Just before the Kochs' guests retired to sip complimentary after-dinner cordials and plot Obama's downfall at the resort's Buffalo Bar, Christie delivered this closer: "Please, if you leave with just one message from me, if only one message sticks: This is a huge moment of crisis and opportunity for our country. All of you are the people who are going to lead us back to American greatness. If you care enough to do it."
"Pain will be inflicted," is the creed of the bully, and the ethos of the "Bully Economy," where might makes right for those who control wealth and power; "where the strong do what they can and the weak endure what they must." Christie and the GOP failed to bring that vision to full fruition in 2012, but it has been a recurring theme in everything from sequestration to cuts to food stamps, expiring unemployment benefits, and even a government shutdown.

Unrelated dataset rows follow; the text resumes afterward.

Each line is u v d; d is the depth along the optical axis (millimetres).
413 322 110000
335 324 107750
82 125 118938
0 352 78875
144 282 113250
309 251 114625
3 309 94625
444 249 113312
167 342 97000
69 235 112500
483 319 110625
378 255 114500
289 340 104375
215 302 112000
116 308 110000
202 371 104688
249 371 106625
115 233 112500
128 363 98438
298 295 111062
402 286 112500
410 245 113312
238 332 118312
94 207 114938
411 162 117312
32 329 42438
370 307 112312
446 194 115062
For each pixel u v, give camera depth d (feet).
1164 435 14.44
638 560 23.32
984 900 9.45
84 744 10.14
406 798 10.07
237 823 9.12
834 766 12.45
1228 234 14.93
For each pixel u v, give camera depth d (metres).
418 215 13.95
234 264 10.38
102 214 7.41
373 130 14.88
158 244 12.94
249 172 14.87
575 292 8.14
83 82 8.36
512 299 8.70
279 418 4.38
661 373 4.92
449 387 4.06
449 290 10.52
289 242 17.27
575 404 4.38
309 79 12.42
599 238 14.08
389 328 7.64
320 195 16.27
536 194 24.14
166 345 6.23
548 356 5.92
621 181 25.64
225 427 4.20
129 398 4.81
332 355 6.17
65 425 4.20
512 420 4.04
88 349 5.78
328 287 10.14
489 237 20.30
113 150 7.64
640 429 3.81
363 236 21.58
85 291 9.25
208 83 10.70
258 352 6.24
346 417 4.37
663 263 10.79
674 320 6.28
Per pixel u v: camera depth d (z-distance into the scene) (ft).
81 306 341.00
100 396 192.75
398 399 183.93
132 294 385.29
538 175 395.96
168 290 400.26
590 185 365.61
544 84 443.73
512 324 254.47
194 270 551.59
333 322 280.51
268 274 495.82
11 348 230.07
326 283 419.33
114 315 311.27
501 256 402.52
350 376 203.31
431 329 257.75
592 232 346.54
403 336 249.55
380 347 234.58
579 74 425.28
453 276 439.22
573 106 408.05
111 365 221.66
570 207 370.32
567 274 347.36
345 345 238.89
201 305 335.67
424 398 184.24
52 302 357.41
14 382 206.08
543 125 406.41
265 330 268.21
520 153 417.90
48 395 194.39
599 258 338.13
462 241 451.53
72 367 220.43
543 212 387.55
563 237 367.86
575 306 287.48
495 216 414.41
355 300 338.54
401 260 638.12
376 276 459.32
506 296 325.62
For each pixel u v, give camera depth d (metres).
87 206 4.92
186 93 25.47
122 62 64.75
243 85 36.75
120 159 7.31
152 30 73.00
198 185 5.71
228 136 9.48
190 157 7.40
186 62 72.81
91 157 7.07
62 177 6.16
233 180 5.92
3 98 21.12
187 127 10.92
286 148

Pain has been inflicted, indeed.
Republicans may now be reluctant to defend Christie, wary of claiming him as a conservative. But that's only because their celebrated bully is becoming a liability to their cause. It may get even worse: three hundred pages of documents released on Friday show Christie's aides orchestrated an elaborate cover-up to hide the real reason for the GW Bridge lane closings. If Christie is implicated in the cover-up, it could mean the end of his governorship, let alone his presidential ambitions and Republicans' hope for a viable candidate.
Republicans were happy to celebrate Chris Christie's bullying as pain was inflicted on other people. In the long run, it may hurt the GOP more than any of Christie's political enemies -- real or perceived.